EXERCISE PROMPT:
Go to the line below that has "ring dip: (211, 249)", print it and each line after it exactly, and stop after the line that has "thumb tip: (61, 159)"; leave out pictures.

Saved entries:
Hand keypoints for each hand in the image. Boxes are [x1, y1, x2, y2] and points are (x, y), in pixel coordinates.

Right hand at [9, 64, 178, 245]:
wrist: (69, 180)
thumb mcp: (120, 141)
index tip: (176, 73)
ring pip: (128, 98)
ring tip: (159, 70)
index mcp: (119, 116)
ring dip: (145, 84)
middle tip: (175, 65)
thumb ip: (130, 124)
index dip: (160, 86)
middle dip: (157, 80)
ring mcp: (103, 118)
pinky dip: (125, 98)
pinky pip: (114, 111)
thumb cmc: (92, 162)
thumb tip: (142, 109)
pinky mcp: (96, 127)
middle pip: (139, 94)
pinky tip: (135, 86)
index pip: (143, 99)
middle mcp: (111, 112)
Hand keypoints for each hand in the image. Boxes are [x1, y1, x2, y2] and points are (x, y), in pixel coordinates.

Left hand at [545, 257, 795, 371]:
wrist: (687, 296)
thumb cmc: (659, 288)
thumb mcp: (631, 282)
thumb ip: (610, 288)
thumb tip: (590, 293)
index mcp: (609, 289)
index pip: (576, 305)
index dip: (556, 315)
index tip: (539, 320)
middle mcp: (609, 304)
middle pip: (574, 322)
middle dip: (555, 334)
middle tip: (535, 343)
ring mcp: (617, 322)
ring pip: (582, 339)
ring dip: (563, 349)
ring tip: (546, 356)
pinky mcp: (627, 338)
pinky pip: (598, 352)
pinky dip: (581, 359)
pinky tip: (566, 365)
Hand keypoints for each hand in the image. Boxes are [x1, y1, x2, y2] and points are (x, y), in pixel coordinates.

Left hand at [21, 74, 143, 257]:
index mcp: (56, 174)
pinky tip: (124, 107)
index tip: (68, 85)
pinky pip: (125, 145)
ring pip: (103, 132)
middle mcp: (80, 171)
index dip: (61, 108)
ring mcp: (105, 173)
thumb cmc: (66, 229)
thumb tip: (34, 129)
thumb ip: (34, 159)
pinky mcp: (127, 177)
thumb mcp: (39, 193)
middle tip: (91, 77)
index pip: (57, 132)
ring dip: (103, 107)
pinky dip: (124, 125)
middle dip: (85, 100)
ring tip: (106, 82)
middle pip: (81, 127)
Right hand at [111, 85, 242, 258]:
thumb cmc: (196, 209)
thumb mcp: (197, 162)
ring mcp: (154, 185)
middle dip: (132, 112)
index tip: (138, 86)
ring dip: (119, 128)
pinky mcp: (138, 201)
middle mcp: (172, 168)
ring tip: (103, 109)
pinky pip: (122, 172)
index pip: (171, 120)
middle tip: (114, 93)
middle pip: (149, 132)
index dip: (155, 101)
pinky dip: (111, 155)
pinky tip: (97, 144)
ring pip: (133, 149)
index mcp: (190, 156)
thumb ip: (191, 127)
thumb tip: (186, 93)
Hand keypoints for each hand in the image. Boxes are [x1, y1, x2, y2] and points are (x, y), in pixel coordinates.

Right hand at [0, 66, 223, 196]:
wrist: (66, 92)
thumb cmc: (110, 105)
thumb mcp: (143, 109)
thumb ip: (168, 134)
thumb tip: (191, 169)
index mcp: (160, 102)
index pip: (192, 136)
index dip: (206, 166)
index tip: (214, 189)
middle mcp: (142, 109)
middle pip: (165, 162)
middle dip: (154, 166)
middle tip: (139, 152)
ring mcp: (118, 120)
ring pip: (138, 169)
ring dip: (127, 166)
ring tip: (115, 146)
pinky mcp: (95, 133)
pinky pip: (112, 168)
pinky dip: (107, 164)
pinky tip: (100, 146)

* * *

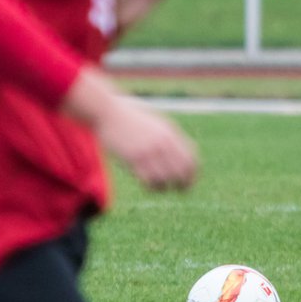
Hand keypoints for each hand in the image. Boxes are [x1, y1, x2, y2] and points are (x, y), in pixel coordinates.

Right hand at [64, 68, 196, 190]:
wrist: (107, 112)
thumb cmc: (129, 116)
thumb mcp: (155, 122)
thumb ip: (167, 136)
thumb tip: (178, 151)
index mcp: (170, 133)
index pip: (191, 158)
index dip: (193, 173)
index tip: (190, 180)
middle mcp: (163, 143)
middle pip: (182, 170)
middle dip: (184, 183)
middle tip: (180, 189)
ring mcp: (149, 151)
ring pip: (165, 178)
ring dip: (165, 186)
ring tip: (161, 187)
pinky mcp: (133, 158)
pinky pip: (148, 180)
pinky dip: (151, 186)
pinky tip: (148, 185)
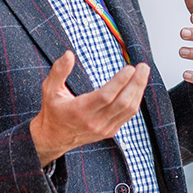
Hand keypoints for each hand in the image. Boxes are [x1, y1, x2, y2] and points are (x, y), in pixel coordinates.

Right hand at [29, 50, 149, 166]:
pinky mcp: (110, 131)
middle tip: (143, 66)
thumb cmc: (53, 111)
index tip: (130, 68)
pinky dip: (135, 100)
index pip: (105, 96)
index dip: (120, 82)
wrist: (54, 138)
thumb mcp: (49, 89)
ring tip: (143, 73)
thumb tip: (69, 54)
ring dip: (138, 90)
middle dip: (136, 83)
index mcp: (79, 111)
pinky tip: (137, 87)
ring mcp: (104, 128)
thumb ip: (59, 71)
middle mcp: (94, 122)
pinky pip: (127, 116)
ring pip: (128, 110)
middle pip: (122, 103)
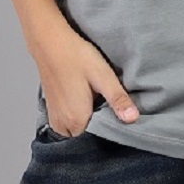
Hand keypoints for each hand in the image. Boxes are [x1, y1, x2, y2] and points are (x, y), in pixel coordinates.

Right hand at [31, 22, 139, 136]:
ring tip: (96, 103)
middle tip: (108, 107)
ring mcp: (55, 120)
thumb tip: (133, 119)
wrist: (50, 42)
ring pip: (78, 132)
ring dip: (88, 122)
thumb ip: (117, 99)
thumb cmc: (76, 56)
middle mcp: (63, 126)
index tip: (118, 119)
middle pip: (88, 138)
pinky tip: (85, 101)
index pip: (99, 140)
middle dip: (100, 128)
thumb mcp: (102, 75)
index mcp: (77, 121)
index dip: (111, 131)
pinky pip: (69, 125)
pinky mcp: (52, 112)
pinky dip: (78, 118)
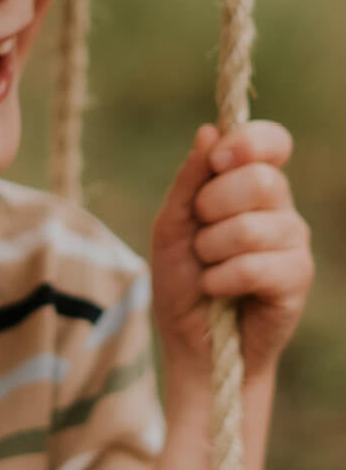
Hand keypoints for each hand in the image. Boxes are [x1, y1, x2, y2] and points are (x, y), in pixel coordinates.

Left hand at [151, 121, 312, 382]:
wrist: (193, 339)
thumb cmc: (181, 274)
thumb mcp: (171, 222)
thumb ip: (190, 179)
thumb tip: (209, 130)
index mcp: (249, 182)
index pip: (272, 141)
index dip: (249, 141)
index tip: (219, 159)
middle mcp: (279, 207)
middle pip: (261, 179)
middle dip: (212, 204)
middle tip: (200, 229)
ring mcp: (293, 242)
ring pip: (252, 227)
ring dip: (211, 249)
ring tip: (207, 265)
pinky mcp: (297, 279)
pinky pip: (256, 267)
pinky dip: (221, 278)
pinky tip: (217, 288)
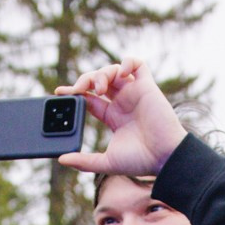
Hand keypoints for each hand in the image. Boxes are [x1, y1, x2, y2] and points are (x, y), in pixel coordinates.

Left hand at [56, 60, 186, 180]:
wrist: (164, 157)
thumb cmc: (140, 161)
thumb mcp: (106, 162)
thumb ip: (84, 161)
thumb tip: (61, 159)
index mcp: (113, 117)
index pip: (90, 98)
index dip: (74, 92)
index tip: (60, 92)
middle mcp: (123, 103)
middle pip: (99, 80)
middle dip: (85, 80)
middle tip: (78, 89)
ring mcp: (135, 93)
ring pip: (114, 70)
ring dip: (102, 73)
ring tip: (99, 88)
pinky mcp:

...

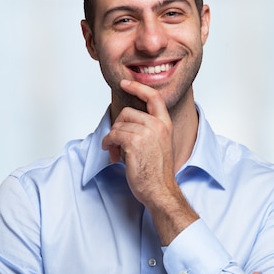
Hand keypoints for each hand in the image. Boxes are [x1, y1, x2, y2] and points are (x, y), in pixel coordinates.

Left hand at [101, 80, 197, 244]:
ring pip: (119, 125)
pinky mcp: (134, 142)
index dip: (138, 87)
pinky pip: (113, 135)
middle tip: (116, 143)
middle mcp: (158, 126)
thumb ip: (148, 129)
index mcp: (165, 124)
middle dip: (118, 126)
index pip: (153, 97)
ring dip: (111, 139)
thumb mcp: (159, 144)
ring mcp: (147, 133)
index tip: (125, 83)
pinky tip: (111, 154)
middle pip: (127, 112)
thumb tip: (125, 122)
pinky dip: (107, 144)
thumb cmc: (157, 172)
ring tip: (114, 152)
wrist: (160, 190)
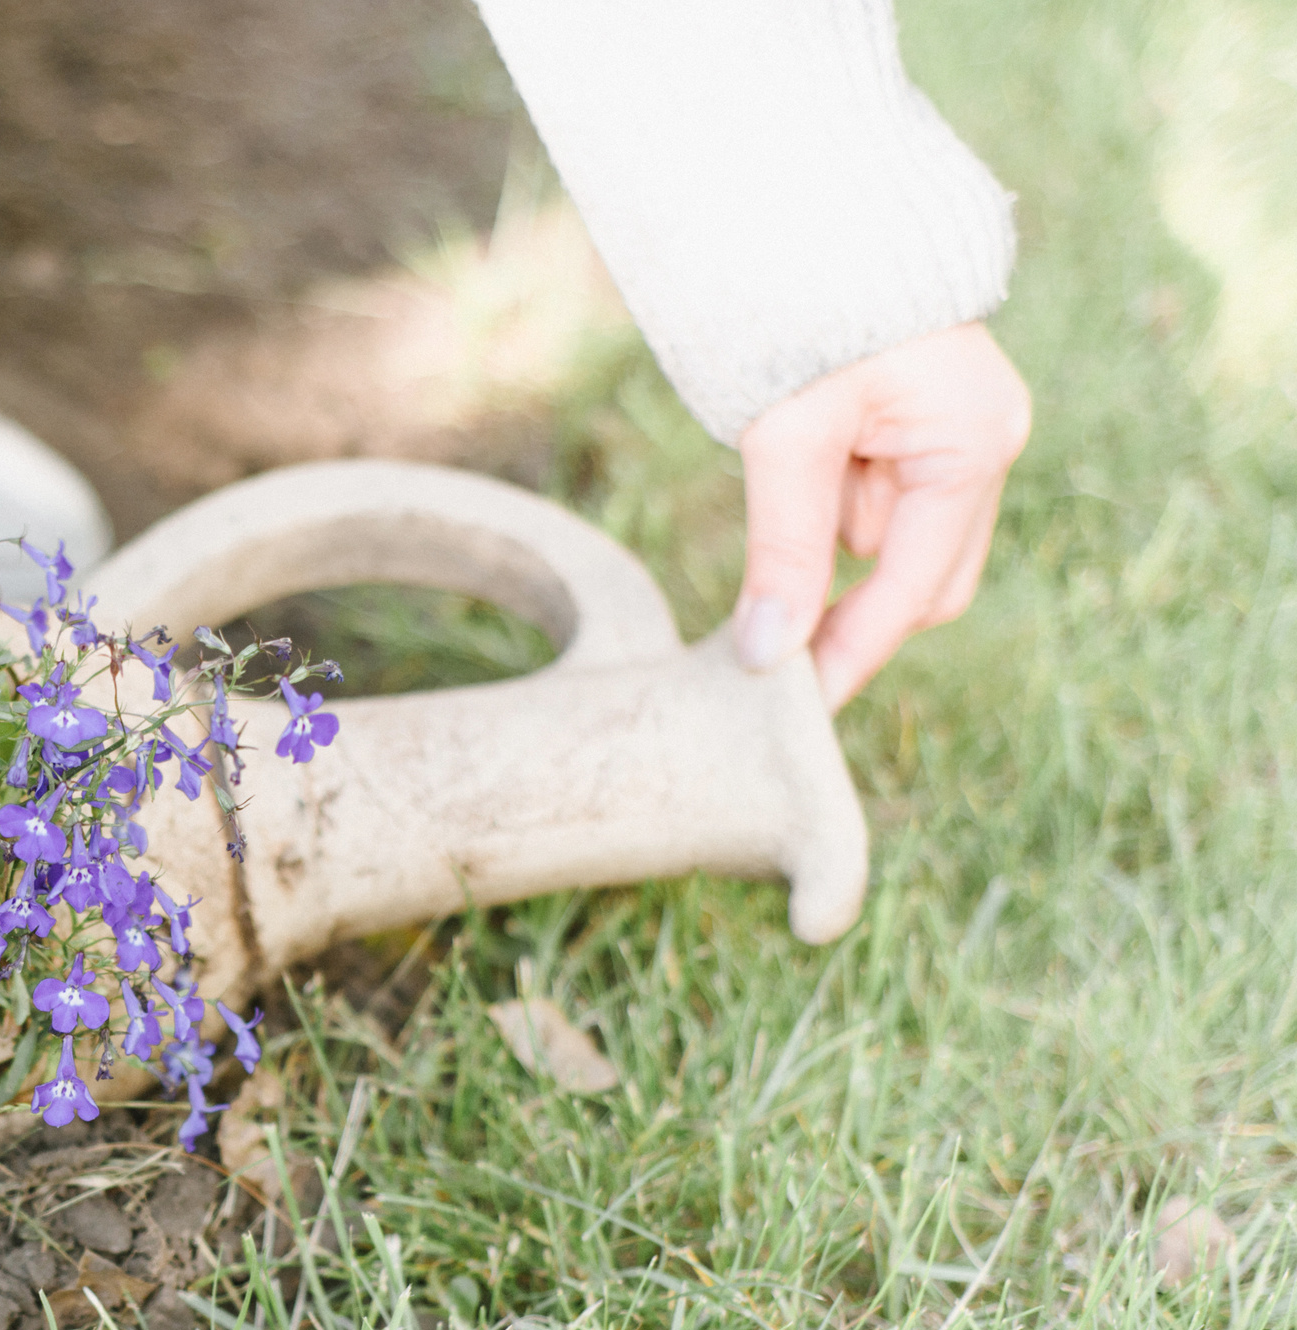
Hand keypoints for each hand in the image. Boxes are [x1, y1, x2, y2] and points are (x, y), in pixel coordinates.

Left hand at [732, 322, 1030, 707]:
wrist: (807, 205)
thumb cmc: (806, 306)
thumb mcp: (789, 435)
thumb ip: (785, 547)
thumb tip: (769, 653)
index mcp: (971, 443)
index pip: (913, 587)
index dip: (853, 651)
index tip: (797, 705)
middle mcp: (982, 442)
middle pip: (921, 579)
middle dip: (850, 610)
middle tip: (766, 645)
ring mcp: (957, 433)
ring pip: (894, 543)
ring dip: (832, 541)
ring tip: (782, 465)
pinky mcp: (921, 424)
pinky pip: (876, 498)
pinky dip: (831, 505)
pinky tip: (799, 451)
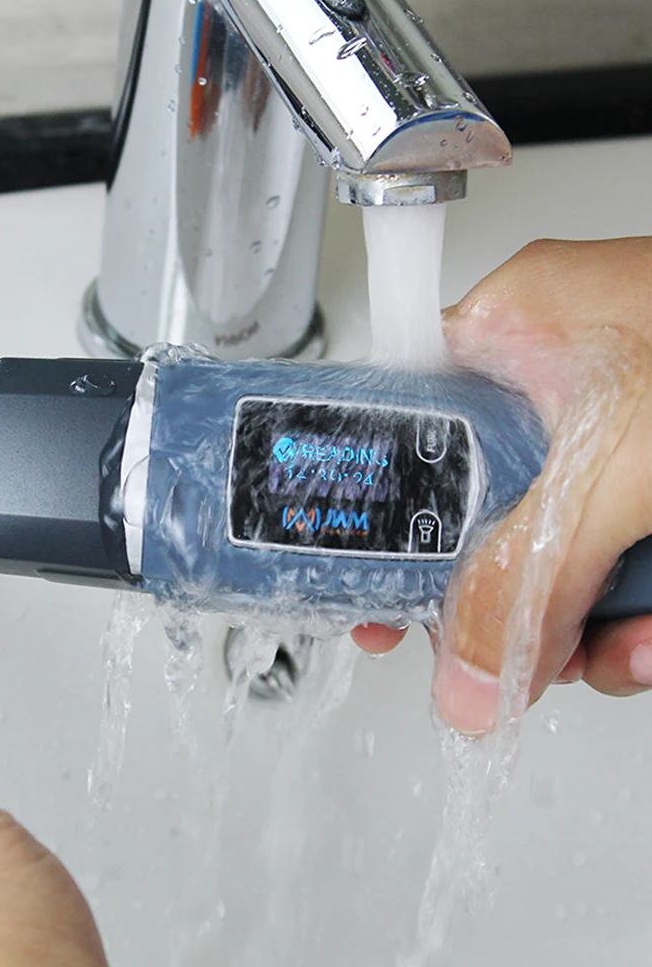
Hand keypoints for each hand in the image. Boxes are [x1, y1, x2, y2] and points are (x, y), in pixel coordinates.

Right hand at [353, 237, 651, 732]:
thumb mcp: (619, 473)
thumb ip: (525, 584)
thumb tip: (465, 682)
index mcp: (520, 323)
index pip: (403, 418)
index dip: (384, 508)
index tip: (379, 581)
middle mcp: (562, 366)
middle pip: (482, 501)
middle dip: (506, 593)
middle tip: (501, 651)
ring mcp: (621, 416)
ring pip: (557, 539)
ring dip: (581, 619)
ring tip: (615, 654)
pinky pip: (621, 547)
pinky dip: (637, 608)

TASK RESULT:
ring dip: (211, 249)
ring tip: (207, 265)
pinky mcp: (297, 279)
pinky pip: (256, 267)
pinky dip: (221, 278)
pinky tip: (217, 288)
Hand keypoints for each hand in the image. Boxes are [x1, y1, x2, y2] and points are (x, y), in pixel coordinates.

Left hand at [56, 60, 186, 180]:
wrist: (164, 157)
thumb cmc: (140, 161)
thumb mcp: (106, 162)
thumb ip: (84, 161)
thumb tip: (61, 159)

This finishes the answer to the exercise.